EXERCISE DATA -
------------

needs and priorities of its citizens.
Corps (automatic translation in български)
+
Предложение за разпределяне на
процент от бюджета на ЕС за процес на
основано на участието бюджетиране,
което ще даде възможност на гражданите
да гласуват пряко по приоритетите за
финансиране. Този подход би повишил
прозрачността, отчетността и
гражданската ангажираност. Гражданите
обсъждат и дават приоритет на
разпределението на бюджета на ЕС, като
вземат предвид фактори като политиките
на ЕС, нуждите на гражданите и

------------

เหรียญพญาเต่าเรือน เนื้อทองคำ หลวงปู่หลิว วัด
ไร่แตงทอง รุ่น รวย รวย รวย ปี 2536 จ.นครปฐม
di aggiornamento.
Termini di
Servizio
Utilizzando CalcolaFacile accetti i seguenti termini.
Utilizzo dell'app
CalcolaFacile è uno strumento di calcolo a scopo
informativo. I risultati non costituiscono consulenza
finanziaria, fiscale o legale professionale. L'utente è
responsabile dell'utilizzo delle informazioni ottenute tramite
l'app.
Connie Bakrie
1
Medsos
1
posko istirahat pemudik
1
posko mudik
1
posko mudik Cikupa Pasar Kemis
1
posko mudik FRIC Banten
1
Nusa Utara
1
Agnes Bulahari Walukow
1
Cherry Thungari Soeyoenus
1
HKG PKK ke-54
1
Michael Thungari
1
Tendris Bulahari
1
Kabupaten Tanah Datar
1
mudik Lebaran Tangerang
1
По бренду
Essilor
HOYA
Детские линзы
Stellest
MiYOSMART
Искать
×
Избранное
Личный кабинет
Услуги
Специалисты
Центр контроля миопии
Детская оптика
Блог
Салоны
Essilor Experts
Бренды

------------

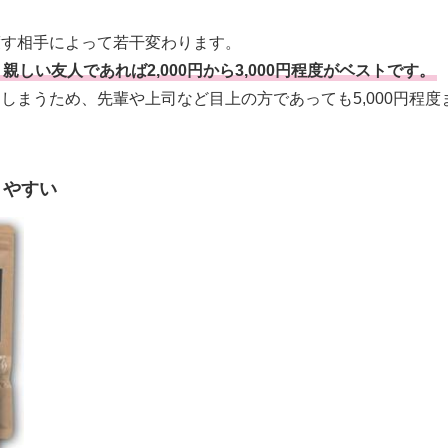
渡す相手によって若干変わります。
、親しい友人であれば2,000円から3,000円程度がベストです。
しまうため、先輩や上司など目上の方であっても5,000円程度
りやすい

------------

TASK ITEM - Can you rewrite the lines of the records starting at the one containing "needs and priorities of its citizens." and ending at the one containing "на ЕС, нуждите на гражданите и" as a Markdown table with the columns No. and Text, one numbered row per line, with blank lines left out?

ANSWER -
| No. | Text |
|---|---|
| 1 | needs and priorities of its citizens. |
| 2 | Corps (automatic translation in български) |
| 3 | + |
| 4 | Предложение за разпределяне на |
| 5 | процент от бюджета на ЕС за процес на |
| 6 | основано на участието бюджетиране, |
| 7 | което ще даде възможност на гражданите |
| 8 | да гласуват пряко по приоритетите за |
| 9 | финансиране. Този подход би повишил |
| 10 | прозрачността, отчетността и |
| 11 | гражданската ангажираност. Гражданите |
| 12 | обсъждат и дават приоритет на |
| 13 | разпределението на бюджета на ЕС, като |
| 14 | вземат предвид фактори като политиките |
| 15 | на ЕС, нуждите на гражданите и |